I replaced mine. Rudy has exact same as original and I'd suggest you use that. 'kinking' at corners is an issue. I built wood forms to duplicate the hull deck joint corners - 3 forms (stern P and S, bow). The base rail comes in 25' sections - 3 needed. (The insert comes in a continuous length.) I bent the 3 pieces 'on the bench' using my wood forms with one bend in each and located so that the 3 pieces fit on the boat with an overlap at the joints. Then as the last step after the rail is almost completely installed, cut the joints to length. (Like fitting wallpaper joints that doesn't have pretrimmed edges.) Space it so the joint at the stern is NOT at the center but is offset. The insert will join at the stern center and you don't want the base and the insert joint at the same place.
Use some pieces of the old rail to practice bends. I heated with a heat gun. Using the wood templates, you can put screws into the center (under the insert) of the rail to hold it in place as you bend it. Practice also allows you to experiment with just the right pie shaped cutouts to get it to fit around the corner without gaps or bulges. Mine finished up fitting better than the original.
The insert will shrink over time. I warmed it with a heat gun as I installed it (you definitely need a heat gun at the corners) and kept pushing it back towards the installed end (compressing it sort of) as I went.
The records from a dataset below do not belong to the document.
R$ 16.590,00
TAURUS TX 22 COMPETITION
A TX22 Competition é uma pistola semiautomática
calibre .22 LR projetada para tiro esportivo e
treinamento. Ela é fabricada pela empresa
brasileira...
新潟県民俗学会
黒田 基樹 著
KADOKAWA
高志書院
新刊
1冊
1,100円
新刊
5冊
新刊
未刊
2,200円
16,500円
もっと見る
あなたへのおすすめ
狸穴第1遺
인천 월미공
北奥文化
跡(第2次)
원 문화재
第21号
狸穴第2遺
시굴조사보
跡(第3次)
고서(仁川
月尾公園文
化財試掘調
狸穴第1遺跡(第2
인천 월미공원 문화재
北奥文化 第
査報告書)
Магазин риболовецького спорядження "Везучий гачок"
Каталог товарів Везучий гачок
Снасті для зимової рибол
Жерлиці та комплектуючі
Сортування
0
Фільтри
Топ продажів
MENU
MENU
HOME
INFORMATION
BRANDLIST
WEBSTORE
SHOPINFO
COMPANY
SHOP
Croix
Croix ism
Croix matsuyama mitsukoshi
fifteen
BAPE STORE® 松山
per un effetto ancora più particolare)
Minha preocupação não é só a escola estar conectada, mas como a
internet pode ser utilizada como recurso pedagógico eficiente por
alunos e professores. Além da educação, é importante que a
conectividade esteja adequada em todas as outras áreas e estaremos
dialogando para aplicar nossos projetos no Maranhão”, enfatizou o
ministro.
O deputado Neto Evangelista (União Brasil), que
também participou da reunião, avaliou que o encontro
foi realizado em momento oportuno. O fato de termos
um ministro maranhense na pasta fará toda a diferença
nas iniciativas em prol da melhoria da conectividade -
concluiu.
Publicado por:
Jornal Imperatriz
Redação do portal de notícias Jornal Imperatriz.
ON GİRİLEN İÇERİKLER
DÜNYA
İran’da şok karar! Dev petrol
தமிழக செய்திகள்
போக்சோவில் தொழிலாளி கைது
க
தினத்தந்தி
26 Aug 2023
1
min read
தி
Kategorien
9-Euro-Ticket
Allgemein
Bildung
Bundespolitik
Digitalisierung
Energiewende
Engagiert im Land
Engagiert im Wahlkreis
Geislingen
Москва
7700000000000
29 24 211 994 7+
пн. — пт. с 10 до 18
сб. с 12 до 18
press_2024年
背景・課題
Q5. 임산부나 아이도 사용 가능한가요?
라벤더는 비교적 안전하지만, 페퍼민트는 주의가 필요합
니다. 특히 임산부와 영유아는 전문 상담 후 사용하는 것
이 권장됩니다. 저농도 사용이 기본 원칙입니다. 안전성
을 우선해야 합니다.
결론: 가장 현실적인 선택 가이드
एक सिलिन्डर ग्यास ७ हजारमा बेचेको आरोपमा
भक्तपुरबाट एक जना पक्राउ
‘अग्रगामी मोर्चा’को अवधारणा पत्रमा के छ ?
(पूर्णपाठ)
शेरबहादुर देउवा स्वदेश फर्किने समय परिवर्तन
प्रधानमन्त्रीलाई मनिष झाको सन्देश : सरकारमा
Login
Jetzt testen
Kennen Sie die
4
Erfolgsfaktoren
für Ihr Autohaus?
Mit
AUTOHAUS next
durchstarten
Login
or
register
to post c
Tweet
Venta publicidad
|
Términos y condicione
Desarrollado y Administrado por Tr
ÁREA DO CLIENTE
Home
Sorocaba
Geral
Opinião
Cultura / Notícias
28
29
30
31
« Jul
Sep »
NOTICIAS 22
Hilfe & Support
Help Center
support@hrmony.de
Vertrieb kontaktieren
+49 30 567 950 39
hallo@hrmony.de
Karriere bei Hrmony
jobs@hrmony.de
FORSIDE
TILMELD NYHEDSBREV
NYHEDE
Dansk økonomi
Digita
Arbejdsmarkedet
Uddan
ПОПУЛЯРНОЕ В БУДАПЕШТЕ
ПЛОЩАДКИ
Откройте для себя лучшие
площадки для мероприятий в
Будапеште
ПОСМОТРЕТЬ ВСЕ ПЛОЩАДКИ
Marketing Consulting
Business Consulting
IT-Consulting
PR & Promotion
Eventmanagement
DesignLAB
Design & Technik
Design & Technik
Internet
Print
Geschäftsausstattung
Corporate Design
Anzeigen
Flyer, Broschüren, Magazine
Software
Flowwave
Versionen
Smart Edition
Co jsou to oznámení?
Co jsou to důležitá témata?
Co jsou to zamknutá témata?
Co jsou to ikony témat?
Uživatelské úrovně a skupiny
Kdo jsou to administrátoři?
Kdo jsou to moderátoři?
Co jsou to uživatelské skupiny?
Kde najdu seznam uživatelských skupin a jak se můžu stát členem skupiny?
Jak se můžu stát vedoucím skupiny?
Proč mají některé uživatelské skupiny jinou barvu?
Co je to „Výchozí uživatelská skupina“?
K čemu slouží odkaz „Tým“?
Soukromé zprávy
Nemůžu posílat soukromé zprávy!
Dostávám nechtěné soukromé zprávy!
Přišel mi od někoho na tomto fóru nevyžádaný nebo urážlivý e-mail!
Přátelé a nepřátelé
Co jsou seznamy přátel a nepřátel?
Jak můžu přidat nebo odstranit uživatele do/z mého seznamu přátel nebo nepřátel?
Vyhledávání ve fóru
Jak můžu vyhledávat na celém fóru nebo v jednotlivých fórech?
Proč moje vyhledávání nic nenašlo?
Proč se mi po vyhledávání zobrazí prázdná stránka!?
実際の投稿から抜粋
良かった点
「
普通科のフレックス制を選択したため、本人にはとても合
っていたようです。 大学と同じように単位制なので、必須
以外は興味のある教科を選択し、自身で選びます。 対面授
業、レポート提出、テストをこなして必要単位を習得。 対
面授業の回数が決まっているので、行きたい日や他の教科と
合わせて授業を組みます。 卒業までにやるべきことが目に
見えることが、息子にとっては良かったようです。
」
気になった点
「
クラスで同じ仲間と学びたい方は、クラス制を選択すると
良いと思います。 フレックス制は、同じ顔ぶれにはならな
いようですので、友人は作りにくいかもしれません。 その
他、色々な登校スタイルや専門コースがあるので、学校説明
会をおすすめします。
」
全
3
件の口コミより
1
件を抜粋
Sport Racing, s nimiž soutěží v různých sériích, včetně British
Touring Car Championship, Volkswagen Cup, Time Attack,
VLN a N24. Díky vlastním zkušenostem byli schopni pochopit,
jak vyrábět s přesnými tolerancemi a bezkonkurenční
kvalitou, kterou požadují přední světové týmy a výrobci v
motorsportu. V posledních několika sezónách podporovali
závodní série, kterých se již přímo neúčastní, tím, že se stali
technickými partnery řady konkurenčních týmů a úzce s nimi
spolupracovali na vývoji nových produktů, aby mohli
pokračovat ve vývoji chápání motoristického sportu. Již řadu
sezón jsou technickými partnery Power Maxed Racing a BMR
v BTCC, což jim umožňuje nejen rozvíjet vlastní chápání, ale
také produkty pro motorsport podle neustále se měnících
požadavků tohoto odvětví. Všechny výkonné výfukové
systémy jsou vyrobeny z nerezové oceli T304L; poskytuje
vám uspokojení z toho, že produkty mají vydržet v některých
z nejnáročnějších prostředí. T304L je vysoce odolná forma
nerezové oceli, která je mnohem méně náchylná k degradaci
Even after several years I only have about a 1/2" gap at the insert joint.
Use a square and put a pencil mark on the hull as an alignment mark for the screws and you can reuse the same holes without any problem. I drilled oversize holes in the rail to aid in alignment and give some allowance for thermal length changes in the rail. I used truss head screws without washers. (McMaster Carr has them.)
The rail is not cheap and a fair amount of work but will come out looking better than new.